**What you are asked to do:** Extract every line from the records below that contains the word "nebo".
*** The data ***
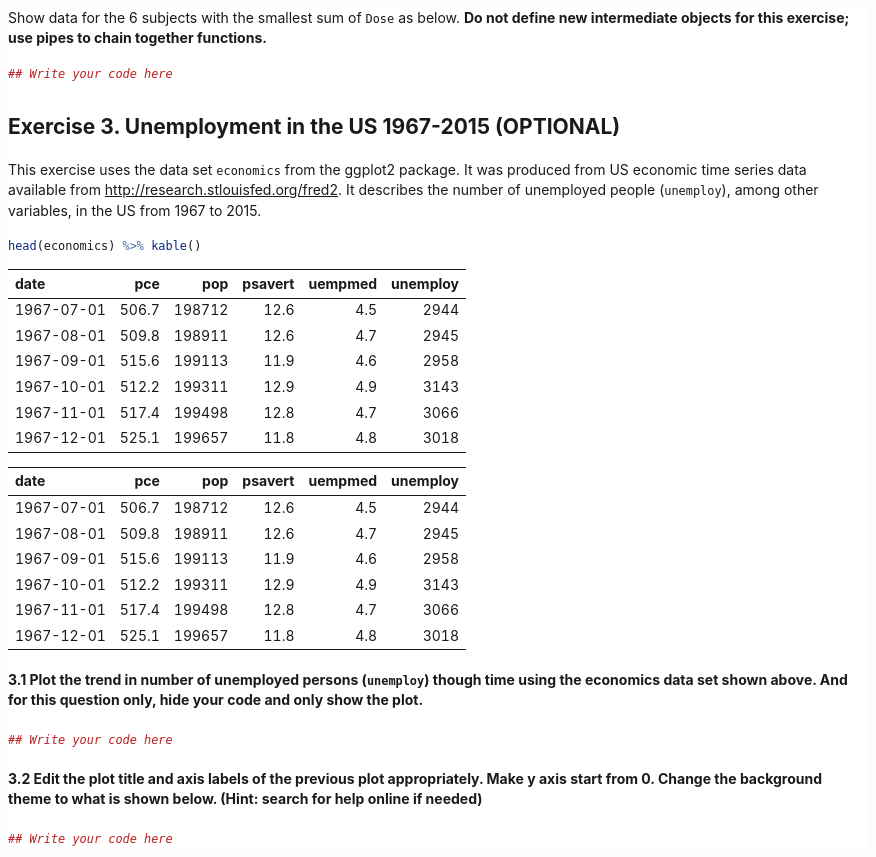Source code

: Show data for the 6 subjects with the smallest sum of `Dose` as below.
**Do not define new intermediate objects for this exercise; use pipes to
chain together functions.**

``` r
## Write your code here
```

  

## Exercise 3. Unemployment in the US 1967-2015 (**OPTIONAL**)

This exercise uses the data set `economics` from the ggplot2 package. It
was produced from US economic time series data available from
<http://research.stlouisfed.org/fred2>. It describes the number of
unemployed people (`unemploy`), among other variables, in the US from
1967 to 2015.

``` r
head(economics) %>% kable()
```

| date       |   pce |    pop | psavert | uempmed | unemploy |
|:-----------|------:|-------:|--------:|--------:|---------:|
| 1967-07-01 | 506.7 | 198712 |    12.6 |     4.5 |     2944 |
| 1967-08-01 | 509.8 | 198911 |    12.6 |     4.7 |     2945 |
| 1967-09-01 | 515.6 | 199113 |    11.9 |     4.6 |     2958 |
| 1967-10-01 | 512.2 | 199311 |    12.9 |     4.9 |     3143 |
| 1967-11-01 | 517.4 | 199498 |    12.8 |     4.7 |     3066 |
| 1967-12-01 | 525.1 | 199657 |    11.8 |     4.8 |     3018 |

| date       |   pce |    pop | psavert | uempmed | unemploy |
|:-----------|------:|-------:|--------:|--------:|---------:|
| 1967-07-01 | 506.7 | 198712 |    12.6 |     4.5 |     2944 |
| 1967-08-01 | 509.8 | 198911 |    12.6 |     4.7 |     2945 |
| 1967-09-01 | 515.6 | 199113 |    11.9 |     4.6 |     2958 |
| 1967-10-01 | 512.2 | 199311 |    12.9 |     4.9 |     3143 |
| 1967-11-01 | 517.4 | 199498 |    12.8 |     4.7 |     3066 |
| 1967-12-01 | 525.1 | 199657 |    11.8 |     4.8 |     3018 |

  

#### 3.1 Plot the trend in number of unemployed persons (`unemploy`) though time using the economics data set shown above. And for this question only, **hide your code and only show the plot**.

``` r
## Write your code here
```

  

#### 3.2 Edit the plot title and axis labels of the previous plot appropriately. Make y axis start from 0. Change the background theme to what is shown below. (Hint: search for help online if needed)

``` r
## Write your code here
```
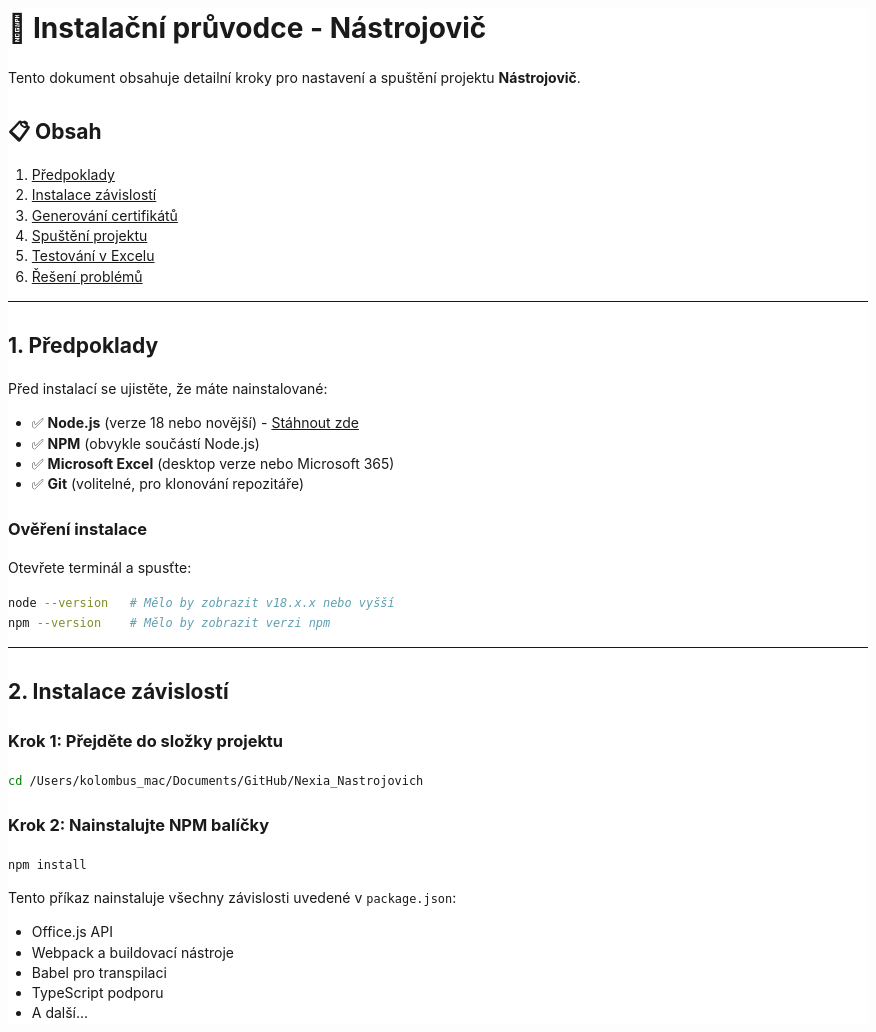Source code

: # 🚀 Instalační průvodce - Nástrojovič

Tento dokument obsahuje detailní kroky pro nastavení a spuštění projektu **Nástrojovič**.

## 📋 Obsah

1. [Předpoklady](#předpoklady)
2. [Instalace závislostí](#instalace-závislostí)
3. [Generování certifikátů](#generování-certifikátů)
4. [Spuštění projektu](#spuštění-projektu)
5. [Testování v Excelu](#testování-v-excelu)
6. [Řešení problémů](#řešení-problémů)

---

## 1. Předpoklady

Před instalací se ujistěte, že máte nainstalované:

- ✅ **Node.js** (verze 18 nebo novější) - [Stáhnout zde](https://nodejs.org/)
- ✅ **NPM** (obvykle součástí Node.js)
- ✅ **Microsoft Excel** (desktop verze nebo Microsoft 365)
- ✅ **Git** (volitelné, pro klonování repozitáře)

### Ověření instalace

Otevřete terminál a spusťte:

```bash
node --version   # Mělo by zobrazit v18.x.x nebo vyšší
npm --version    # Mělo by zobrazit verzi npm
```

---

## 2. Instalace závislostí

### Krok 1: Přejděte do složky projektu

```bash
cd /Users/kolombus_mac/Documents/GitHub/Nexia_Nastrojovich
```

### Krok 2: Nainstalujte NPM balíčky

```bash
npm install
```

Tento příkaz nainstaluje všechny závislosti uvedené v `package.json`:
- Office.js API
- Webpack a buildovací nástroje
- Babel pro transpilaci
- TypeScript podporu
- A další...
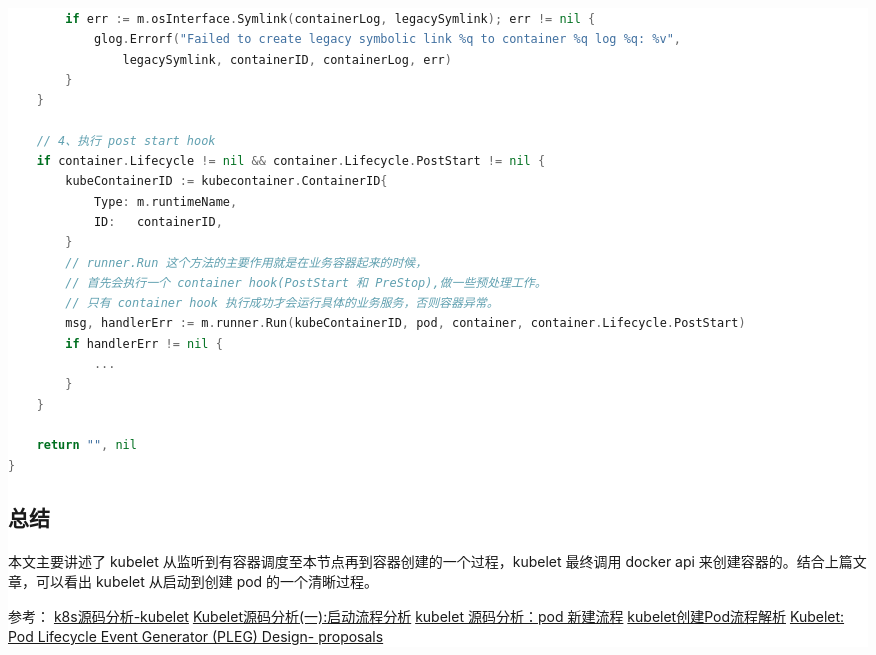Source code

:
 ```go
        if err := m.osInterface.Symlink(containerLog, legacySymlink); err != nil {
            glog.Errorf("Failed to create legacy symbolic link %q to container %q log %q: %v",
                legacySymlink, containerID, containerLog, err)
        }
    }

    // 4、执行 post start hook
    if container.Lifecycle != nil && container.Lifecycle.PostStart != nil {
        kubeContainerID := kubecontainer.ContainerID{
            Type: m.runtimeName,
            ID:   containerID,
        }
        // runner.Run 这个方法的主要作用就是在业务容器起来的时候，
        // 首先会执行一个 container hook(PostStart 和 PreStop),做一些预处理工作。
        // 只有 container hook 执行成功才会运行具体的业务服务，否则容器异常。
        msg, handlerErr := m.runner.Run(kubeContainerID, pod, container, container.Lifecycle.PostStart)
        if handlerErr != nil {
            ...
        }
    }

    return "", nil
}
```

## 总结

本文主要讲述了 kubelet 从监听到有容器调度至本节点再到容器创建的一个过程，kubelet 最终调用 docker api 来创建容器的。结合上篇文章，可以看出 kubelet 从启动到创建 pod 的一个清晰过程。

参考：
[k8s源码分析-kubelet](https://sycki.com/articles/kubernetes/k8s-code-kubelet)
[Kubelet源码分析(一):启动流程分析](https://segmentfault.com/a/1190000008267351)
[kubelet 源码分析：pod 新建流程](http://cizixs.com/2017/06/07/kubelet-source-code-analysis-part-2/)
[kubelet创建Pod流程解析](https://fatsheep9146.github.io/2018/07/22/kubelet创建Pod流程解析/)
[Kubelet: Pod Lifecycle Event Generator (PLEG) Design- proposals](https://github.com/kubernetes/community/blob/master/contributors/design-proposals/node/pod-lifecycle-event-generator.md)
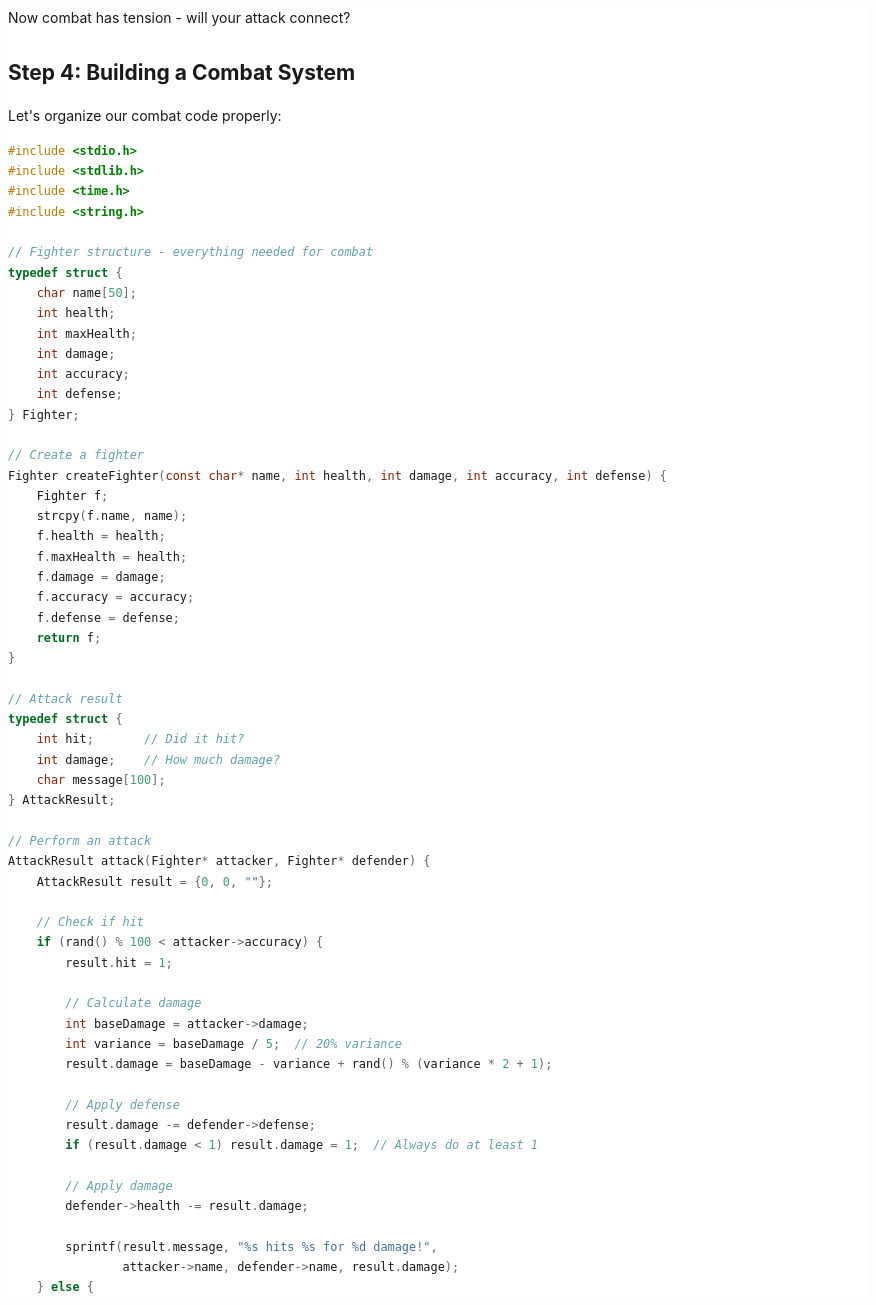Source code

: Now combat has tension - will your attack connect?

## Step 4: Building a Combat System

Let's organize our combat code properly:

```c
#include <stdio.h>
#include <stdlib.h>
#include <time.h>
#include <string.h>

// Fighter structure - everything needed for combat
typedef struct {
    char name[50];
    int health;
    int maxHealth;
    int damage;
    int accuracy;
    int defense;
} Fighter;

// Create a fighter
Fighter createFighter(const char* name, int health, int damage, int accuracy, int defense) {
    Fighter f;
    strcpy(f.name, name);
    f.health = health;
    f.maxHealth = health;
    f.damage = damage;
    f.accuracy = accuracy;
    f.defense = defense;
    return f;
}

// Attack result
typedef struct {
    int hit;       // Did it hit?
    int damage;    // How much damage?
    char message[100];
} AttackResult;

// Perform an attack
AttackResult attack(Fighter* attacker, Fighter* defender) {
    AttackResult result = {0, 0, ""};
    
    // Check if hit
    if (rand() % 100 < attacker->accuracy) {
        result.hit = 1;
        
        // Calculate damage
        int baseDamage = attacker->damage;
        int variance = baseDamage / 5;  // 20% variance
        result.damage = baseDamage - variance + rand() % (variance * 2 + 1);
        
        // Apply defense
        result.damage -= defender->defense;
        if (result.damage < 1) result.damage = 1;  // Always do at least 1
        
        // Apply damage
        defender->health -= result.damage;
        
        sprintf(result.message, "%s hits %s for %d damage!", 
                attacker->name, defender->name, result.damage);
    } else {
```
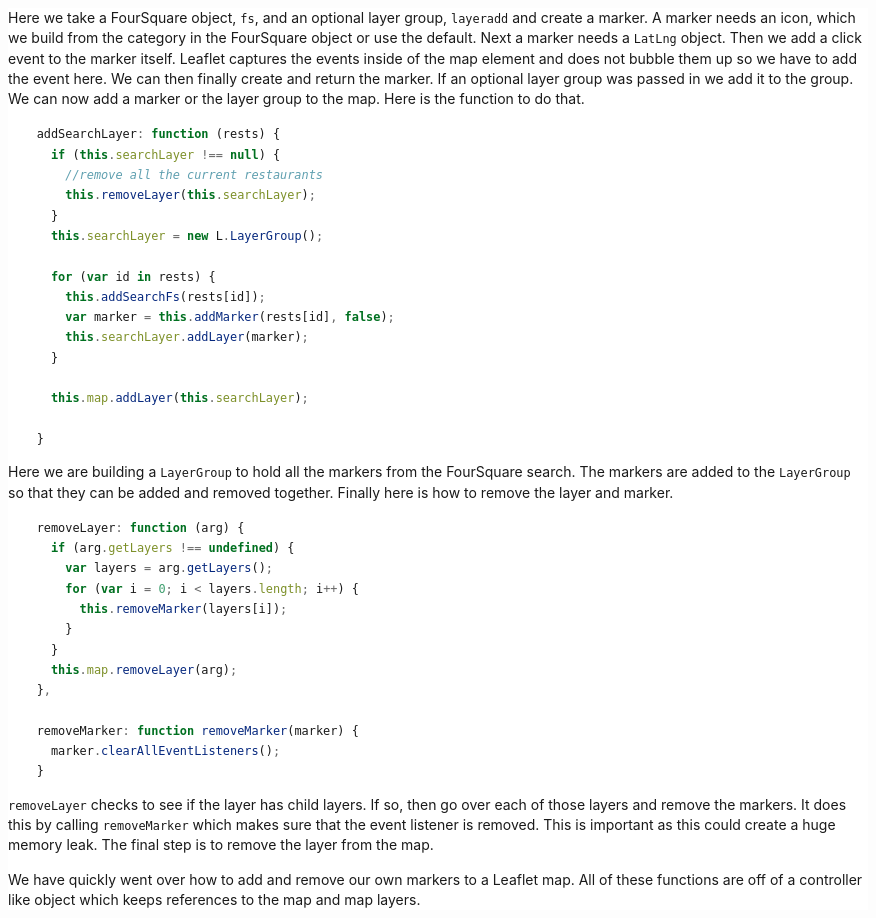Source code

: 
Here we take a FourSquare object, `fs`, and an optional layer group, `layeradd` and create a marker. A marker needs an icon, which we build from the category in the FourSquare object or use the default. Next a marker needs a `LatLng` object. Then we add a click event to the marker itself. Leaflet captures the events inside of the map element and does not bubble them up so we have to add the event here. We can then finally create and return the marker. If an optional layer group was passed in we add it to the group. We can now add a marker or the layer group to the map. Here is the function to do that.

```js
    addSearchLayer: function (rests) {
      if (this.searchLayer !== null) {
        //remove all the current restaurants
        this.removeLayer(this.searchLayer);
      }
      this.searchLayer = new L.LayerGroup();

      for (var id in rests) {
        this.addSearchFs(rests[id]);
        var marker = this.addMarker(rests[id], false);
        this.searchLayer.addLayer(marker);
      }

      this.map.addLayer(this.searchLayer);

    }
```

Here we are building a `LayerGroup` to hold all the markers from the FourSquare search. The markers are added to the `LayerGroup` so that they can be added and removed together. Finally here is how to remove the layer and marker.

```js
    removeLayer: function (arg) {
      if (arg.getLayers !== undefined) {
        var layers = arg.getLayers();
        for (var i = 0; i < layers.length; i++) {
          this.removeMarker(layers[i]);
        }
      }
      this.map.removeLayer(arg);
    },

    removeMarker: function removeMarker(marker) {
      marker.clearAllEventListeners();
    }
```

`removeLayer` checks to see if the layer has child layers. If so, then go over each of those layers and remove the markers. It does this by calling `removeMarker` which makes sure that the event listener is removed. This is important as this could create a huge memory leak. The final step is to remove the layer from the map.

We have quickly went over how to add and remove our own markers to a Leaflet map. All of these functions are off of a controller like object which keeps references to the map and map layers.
*** End of The data ***
**Result:**
- ✅ **Node.js** (verze 18 nebo novější) - [Stáhnout zde](https://nodejs.org/)
- ✅ **Microsoft Excel** (desktop verze nebo Microsoft 365)
node --version   # Mělo by zobrazit v18.x.x nebo vyšší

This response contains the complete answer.